US 12,217,295 B2
Method, medium, and system for generating synthetic data
Anh Truong, Champaign, IL (US); Austin Walters, Savoy, IL (US); and Jeremy Goodsitt, Champaign, IL (US)
Assigned to Capital One Services, LLC, McLean, VA (US)
Filed by Capital One Services, LLC, McLean, VA (US)
Filed on Jul. 21, 2020, as Appl. No. 16/935,013.
Application 16/935,013 is a continuation of application No. 16/514,000, filed on Jul. 17, 2019, granted, now 10,755,338.
Prior Publication US 2021/0019804 A1, Jan. 21, 2021
Int. Cl. G06Q 30/00 (2023.01); G06F 16/28 (2019.01); G06N 5/04 (2023.01); G06N 20/00 (2019.01); G06Q 30/0601 (2023.01)

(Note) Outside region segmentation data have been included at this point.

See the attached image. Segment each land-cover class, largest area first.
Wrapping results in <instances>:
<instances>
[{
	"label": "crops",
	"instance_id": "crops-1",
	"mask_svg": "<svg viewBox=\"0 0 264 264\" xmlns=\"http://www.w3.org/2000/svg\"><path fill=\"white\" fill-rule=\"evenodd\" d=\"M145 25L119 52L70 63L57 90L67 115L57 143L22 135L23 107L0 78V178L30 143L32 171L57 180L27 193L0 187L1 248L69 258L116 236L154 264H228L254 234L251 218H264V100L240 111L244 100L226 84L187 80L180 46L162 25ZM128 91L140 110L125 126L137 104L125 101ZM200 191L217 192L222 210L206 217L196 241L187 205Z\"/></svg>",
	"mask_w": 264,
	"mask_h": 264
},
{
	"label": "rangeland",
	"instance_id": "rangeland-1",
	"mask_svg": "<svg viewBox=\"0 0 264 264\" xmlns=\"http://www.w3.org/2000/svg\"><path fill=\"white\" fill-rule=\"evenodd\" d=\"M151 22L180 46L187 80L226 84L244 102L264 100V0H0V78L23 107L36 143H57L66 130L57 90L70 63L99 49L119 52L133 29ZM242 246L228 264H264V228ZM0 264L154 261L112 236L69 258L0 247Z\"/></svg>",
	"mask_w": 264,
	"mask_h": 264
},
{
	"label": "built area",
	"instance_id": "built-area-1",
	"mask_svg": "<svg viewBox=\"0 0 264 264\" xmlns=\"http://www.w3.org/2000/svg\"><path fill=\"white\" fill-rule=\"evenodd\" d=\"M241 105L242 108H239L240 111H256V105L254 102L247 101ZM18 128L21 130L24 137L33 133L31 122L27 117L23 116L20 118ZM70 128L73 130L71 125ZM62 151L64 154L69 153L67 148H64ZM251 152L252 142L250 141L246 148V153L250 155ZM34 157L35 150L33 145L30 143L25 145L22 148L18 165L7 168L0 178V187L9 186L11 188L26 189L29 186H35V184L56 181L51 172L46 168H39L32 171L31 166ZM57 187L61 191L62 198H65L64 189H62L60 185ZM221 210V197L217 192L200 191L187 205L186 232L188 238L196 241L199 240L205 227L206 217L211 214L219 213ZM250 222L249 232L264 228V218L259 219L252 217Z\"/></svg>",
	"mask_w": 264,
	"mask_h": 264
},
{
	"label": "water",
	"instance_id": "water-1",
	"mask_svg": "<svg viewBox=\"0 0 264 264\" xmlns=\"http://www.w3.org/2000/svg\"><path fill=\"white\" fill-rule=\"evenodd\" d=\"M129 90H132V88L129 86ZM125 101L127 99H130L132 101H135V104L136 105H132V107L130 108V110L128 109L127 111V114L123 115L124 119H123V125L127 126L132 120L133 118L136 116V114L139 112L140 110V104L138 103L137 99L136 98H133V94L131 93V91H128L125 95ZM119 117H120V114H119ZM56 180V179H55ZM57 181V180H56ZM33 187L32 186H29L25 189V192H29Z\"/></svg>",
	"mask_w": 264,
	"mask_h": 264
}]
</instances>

CPC G06Q 30/0631 (2013.01) [G06F 16/285 (2019.01); G06N 5/04 (2013.01); G06N 20/00 (2019.01)] 20 Claims
OG exemplary drawing
 
1. A system, comprising:
one or more memory devices storing instructions; and
one or more processors configured to execute the instructions to perform operations comprising:
categorizing historical consumer data based on a set of characteristics comprising at least one of a transactional volume, a click-through rate, or whether the historical consumer data falls below a sparsity limit;
receiving a first request to generate a first synthetic dataset as training data to a machine learning system, the first request specifying a first requirement for at least one of the characteristics;
retrieving, from the historical consumer data, a first subset of the historical consumer data satisfying the first requirement;
providing the first subset of the historical consumer data as input to a data model, the data model mapping from a random or pseudorandom vector to elements in a training data space, to generate the first synthetic dataset for the machine learning system, wherein generating the first synthetic dataset comprises determining a vector connecting a first representative point and a second representative point in code space; and
providing the first synthetic dataset as training data to the machine learning system.